This project presents a highly scalable and flexible architecture for data processing and analysis, leveraging Kubernetes, Apache Kafka, and Large Language Models (LLMs). The system is designed to handle large-scale data ingestion, processing, and storage while providing an intuitive interface for querying and interacting with processed information.

The architecture is built on a Kubernetes cluster, utilizing its powerful orchestration capabilities. The system is composed of several key components distributed across multiple node groups for optimal performance and resource utilization.

The cluster is organized into multiple node groups, each serving specific purposes. The nodegroups shown in the diagram are examples, and the actual deployment can scale to include many more nodes and pods as needed.

• NodeGroup: General-purpose nodes for running various services and workloads.
• GPU-NodeGroup: Dedicated to GPU-intensive tasks like model inference.

Each node group can host multiple pods, and the pods shown in the diagram are representative examples of the types of services that might run in each group.

These DaemonSets provide essential functionality across all nodes in the cluster, ensuring consistent operations and monitoring capabilities. The architecture includes several default DaemonSets:

• kube-proxy: Maintains network rules on nodes.
• kubelet: Ensures that containers are running in a Pod.
• aws-node: Manages AWS-specific networking features.
• aws-ebs-csi: Handles AWS Elastic Block Store operations.
• fluent-bit: Collects and forwards logs from all nodes.
• prometheus-exporter: Exports node-level metrics for monitoring.

The data ingestion and processing pipeline is designed for high throughput and scalability:

Utilizes three Kafka brokers for fault-tolerant data streaming. This allows for parallel processing of incoming data streams and ensures high availability.

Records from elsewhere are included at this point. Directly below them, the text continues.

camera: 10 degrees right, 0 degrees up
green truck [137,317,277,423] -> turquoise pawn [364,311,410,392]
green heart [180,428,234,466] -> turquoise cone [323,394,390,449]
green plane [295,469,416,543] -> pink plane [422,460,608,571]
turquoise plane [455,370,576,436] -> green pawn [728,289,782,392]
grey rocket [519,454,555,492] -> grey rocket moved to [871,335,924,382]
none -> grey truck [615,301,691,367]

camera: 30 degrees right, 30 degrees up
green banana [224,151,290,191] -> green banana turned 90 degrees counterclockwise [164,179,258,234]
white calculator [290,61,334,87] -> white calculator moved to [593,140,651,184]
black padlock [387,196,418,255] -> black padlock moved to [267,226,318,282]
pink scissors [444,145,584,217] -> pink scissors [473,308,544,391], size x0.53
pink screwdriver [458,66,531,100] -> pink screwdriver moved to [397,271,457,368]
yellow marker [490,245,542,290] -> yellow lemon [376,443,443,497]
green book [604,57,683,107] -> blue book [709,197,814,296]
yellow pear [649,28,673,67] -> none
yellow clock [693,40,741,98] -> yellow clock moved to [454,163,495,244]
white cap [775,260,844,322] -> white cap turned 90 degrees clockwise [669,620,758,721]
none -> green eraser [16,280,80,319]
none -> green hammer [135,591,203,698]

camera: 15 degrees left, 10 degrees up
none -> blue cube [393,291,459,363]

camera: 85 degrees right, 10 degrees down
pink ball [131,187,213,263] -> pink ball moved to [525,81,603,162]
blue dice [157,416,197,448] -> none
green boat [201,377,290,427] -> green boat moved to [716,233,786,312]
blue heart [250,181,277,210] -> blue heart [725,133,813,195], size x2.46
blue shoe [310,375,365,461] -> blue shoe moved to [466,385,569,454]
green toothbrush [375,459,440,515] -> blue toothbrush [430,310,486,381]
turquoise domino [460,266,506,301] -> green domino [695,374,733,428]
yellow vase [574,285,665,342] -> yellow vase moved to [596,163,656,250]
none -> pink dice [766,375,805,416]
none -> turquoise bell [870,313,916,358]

Multiple consumer groups process incoming data streams.

• Webapp Consumer: Inserts raw data into the database for further processing.
• Ingestors: LLM-based ingestors for advanced data processing and embedding generation. These ingestors use large language models to analyze and enrich incoming data, generating vector embeddings for efficient querying.

• GithubReleaseMonitor: A custom kubernetes operator that watches for new GitHub releases and triggers the data processing pipeline on a new release

• GithubRelease: A Custom Resource Definition (CRD) that represents a GitHub release. The operator creates a new GithubRelease object for each new release, triggering the data processing pipeline.

• Job (Producer): A Kubernetes Job that produces data for processing, triggered by GitHub events or other external stimuli.

• Pipelines: Custom data processing pipelines that can be tailored to specific data types or analysis requirements.

• PostgreSQL Database: Serves as the primary data store for processed information and embeddings. It's designed to handle large volumes of structured and semi-structured data efficiently.

• WebUI: Provides a RAG-based (Retrieval-Augmented Generation) querying interface. This allows users to interact with the system using natural language queries.
• LLM Models: Integrated for advanced query processing and response generation. These models can understand complex queries and generate human-like responses based on the processed data.

• Prometheus & Grafana: Offer comprehensive monitoring and visualization of system metrics, allowing for real-time performance tracking and anomaly detection.
• Fluent Bit: Handles log collection and forwarding, ensuring centralized log management for easier troubleshooting and analysis.
• Istio: Implements service mesh for enhanced network communication, security, and observability. It includes components like Istio Gateway and Istio Pilot for traffic management and service discovery.
• Cluster Autoscaler: Automatically adjusts the size of the Kubernetes cluster based on resource demands, ensuring optimal resource utilization.
• External DNS & Cert Manager: Manage DNS records and SSL/TLS certificates automatically, simplifying external access and security configuration.

The architecture is designed to scale horizontally, allowing for the addition of more nodes and pods as demand increases. The use of Kubernetes allows for efficient resource allocation and automatic scaling of components based on load.